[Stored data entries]
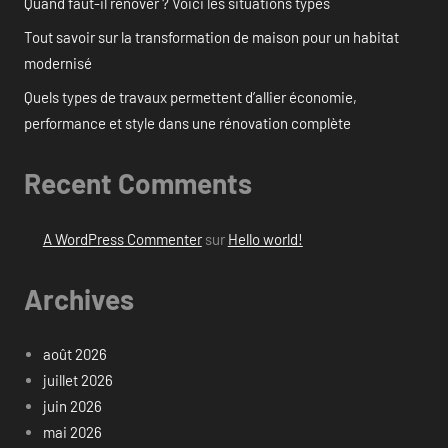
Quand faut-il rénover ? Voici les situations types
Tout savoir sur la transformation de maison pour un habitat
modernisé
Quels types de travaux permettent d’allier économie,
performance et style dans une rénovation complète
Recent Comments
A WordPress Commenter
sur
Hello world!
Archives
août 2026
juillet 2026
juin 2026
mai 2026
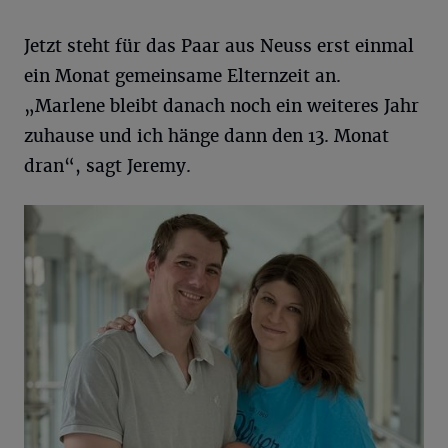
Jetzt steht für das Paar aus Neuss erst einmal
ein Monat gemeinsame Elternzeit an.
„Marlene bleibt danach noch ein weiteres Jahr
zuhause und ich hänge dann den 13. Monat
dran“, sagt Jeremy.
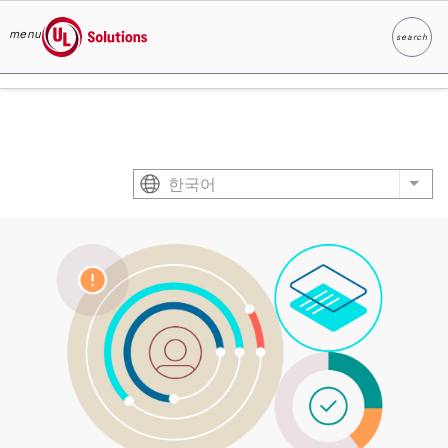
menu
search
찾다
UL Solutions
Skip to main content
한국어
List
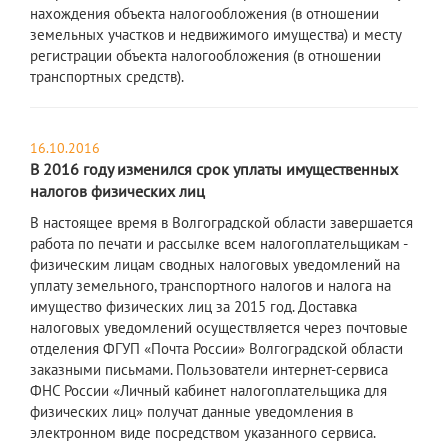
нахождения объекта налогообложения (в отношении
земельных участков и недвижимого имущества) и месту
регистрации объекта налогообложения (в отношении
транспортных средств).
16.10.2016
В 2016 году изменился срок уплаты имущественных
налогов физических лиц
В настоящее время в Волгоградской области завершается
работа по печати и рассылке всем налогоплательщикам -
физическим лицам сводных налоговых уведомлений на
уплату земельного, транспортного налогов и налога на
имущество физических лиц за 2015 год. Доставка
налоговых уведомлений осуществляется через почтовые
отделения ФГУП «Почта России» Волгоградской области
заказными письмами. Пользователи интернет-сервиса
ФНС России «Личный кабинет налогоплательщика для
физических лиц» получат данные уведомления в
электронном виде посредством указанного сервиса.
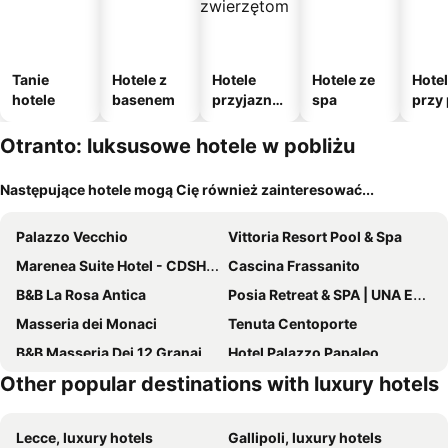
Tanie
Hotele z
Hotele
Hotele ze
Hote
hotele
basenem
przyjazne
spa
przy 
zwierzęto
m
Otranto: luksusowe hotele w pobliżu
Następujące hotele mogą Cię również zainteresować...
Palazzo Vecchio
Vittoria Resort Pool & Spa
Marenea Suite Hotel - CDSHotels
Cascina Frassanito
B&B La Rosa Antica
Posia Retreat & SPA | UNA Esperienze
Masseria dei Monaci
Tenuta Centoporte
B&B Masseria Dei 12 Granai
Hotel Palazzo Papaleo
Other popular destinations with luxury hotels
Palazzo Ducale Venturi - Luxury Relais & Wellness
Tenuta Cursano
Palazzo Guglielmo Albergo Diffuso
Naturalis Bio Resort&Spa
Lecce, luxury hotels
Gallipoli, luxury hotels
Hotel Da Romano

## WHAT TO DO
Return every line of text in the rows above unchanged, leaving out the pictures.

## COMPLETED TASK
Quand faut-il rénover ? Voici les situations types
Tout savoir sur la transformation de maison pour un habitat
modernisé
Quels types de travaux permettent d’allier économie,
performance et style dans une rénovation complète
Recent Comments
A WordPress Commenter
sur
Hello world!
Archives
août 2026
juillet 2026
juin 2026
mai 2026
Jetzt steht für das Paar aus Neuss erst einmal
ein Monat gemeinsame Elternzeit an.
„Marlene bleibt danach noch ein weiteres Jahr
zuhause und ich hänge dann den 13. Monat
dran“, sagt Jeremy.
menu
search
찾다
UL Solutions
Skip to main content
한국어
List
нахождения объекта налогообложения (в отношении
земельных участков и недвижимого имущества) и месту
регистрации объекта налогообложения (в отношении
транспортных средств).
16.10.2016
В 2016 году изменился срок уплаты имущественных
налогов физических лиц
В настоящее время в Волгоградской области завершается
работа по печати и рассылке всем налогоплательщикам -
физическим лицам сводных налоговых уведомлений на
уплату земельного, транспортного налогов и налога на
имущество физических лиц за 2015 год. Доставка
налоговых уведомлений осуществляется через почтовые
отделения ФГУП «Почта России» Волгоградской области
заказными письмами. Пользователи интернет-сервиса
ФНС России «Личный кабинет налогоплательщика для
физических лиц» получат данные уведомления в
электронном виде посредством указанного сервиса.
Tanie
Hotele z
Hotele
Hotele ze
Hote
hotele
basenem
przyjazne
spa
przy 
zwierzęto
m
Otranto: luksusowe hotele w pobliżu
Następujące hotele mogą Cię również zainteresować...
Palazzo Vecchio
Vittoria Resort Pool & Spa
Marenea Suite Hotel - CDSHotels
Cascina Frassanito
B&B La Rosa Antica
Posia Retreat & SPA | UNA Esperienze
Masseria dei Monaci
Tenuta Centoporte
B&B Masseria Dei 12 Granai
Hotel Palazzo Papaleo
Other popular destinations with luxury hotels
Palazzo Ducale Venturi - Luxury Relais & Wellness
Tenuta Cursano
Palazzo Guglielmo Albergo Diffuso
Naturalis Bio Resort&Spa
Lecce, luxury hotels
Gallipoli, luxury hotels
Hotel Da Romano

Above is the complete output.